Projections from IDC–International Data Corporation–indicate that adoption of the cloud services will generate around 112,000 jobs in South Africa—by end of 2022. The data centers will facilitate improved environment for building digital businesses. Nedbank for instance, plans to utilize Microsoft Azure to increase its agility, customer focus, and competitiveness.

Furthermore, Azure provides companies with data privacy and security. This makes it a suitable service for banks like Nedbank. The Peace Parks Foundation and eThekwini Water have also signed up with Microsoft for computing services.

Microsoft Azure

Microsoft Azure is a cloud computing service. It can be used for building, testing, managing, and deploying services and applications through Microsoft data centers. The service supports different tools, frameworks, and programming languages.

Users of Azure can enjoy instant computing resources on demand. In addition, businesses or individuals using the service do not have to build on-site data centers or have server cooling environments. Also Azure users do not endure maintenance costs, electricity costs, and use of floor space. As such, Azure brings down the costs of computing.

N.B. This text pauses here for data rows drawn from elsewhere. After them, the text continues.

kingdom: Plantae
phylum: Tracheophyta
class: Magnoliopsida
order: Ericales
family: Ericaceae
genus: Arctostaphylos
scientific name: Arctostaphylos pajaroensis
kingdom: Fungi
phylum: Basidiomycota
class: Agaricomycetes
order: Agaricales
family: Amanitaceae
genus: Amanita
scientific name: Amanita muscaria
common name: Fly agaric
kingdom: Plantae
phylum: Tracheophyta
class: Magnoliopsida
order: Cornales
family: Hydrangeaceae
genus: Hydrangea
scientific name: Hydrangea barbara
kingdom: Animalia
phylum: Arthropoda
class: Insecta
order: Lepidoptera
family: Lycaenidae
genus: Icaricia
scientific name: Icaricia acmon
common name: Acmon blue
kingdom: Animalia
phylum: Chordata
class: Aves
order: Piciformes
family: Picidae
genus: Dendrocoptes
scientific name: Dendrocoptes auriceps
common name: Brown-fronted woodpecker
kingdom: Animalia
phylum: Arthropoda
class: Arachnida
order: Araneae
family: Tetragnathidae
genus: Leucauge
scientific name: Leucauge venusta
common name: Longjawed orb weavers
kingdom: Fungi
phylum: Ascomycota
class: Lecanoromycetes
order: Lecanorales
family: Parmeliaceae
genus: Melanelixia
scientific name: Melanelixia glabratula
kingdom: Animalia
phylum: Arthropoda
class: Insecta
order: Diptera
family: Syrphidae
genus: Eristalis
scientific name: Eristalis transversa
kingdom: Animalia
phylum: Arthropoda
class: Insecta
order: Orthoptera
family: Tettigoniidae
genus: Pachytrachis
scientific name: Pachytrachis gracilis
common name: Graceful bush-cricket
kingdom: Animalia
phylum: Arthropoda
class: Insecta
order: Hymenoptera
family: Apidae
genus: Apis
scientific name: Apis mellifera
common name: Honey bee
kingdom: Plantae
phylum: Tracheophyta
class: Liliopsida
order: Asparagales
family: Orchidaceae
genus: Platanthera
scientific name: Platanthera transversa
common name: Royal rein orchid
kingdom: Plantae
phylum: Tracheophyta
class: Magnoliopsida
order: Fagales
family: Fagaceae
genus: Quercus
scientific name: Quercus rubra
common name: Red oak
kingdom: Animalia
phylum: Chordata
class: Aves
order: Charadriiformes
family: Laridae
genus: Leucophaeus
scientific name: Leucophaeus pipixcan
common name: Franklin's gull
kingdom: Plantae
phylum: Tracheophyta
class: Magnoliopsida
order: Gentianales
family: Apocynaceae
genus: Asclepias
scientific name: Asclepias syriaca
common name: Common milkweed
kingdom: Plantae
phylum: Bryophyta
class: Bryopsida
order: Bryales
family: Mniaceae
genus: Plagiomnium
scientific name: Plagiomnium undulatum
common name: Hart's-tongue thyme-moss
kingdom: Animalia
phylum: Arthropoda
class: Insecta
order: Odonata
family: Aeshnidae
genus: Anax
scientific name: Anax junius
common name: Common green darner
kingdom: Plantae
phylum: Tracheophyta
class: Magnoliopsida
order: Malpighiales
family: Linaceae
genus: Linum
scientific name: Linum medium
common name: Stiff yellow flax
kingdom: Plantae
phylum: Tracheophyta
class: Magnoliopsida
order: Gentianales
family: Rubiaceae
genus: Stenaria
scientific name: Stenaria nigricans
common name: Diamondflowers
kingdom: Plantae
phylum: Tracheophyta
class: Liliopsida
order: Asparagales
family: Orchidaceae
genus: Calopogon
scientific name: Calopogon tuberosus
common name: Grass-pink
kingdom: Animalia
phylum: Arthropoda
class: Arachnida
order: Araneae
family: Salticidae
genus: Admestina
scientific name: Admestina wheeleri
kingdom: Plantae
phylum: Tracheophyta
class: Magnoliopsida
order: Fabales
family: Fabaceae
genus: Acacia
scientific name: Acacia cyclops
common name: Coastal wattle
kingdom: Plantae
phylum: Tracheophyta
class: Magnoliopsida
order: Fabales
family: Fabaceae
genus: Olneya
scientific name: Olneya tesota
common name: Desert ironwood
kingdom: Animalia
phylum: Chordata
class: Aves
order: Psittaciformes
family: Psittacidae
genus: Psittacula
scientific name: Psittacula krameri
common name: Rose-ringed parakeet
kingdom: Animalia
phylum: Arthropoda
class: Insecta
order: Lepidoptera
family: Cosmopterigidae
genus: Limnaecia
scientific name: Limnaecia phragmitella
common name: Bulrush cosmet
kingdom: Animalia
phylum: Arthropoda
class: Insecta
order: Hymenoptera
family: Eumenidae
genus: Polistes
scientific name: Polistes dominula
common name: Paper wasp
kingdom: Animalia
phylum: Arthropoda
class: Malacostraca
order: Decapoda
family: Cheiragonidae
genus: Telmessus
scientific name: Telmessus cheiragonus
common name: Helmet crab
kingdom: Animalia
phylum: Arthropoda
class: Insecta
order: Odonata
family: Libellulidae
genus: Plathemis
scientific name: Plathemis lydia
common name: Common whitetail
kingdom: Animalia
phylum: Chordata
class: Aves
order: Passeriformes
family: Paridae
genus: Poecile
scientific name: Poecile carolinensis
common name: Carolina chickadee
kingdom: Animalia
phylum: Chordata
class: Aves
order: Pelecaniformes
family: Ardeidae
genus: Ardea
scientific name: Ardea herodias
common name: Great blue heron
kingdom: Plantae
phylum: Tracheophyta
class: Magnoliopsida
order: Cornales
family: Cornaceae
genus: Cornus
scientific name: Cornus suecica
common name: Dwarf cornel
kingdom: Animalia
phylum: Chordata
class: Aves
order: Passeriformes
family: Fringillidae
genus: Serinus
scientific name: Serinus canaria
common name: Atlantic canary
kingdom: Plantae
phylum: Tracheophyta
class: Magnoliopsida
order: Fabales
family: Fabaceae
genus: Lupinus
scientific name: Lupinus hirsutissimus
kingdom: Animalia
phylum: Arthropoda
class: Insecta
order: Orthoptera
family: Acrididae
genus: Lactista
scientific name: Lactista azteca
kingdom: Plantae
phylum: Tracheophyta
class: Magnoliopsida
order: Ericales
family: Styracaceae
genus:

Microsoft’s Investment in Africa

Microsoft has a 30-year history of operations in Africa. With over 10,000 local partners on the continent, the new data centers in South Africa add to the company’s long list of investments in Africa. The expansive investments in Africa took a new direction with Microsoft’s launch of 4Africa Initiative in 2013.

The initiative seeks to facilitate the company’s engagement with startups, partners, and governments. The aim of these engagements is to help the youth develop locally relevant technology, 21st-century skills, and affordable access to the Internet.